Why #India needs these 9 #policy reforms to get on #track

The stock market is a lead indicator. It means the trend today indicates developments tomorrow. The S&P BSE Sensex and NSE Nifty are hovering around the same level as May 2014 when prime minister Narendra Modi won a landslide victory.


Here are 9 reforms that you need to know that could help change sentiments:

1. High-quality GST: India does not just need one single Goods and Services Tax or GST. The country needs a high-quality GST that will unify the nation into a single market. Goods will move freely and it will save time and money for all of us. Effectively, it will enhance productivity and add to the overall GDP growth. In today’s context, a faster GDP growth would make India a magnet for much-needed investment.

2. Predictable tax rules: Arun Jaitley, India’s finance minister, announced a decision to exempt FIIs from retrospective minimum Alternate Tax or MAT. This is the minimum rate at which companies are taxed when their income is too low to be taxed at the regular rate. Earlier in the year when the government exempted FIIs from MAT, they were asked to pay tax due in previous years worth over $6bn. Investors want a predictable tax regime.

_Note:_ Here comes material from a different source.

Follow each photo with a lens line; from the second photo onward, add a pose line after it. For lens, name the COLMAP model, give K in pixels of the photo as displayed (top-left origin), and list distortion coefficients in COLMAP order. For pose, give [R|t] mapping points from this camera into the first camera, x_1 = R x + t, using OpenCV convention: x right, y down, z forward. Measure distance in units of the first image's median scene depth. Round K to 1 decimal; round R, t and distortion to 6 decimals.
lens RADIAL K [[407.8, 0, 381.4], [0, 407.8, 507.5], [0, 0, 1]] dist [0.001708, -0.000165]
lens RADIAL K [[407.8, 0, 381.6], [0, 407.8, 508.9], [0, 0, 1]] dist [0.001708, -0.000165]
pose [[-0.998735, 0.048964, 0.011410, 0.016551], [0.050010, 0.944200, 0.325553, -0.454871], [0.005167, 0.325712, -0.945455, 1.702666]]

3. Ease of doing business: India wants to be among the top 50 companies in the ease of doing business. It is currently at 142 out of 182 countries. While some government services have been integrated, India needs to really create a true single window for clearances, according to a report by HSBC, a global bank.

4. New bankruptcy rules: Unlike the West, bankruptcy rules are not well defined in India. Investors want a simpler process to restructure businesses under bankruptcy protection. This will pull a lot of companies out of financial distress and add to growth and create jobs.

5. New law for land acquisition: India needs a strong land acquisition law. It has been debated and held back. For businesses to set up new facilities or cities to plan expansion, clear land acquisition rules are needed. This step will trigger development and create jobs.

6. Global mining for coal: The shortage of coal in a country that relies on thermal power cannot be understated. India has abundant reserves of coal. Yet, a lot needed is imported. Allowing private sector to mine would bring modern mining technology to the coal sector. This is needed for power tariff for us to go down.

7. Power distribution and states: Power supply and distribution has to be tackled by states by separating the free supply to farmers and urban users. Gujarat and many other states have successfully managed to make power supply efficient. This helps states control finances better and not tax ordinary people.

8. Public-private partnership: The government has allocated resources for infrastructure spending in roads and railways earlier in the budget. According to experts, to make this effective, the government needs to revamp the existing public-private partnership agreements. There are differences over concessions and compensation. This is responsible for stalling significant infrastructure projects in your cities.

9. Disinvestment: The government needs to bring about efficiencies in the functioning of public sector companies. At the same time, enhance the public shareholding of public sector banks and other large oil companies. An independent body of experts could create opportunities for timely decisions on disinvestment, the HSBC analyst added.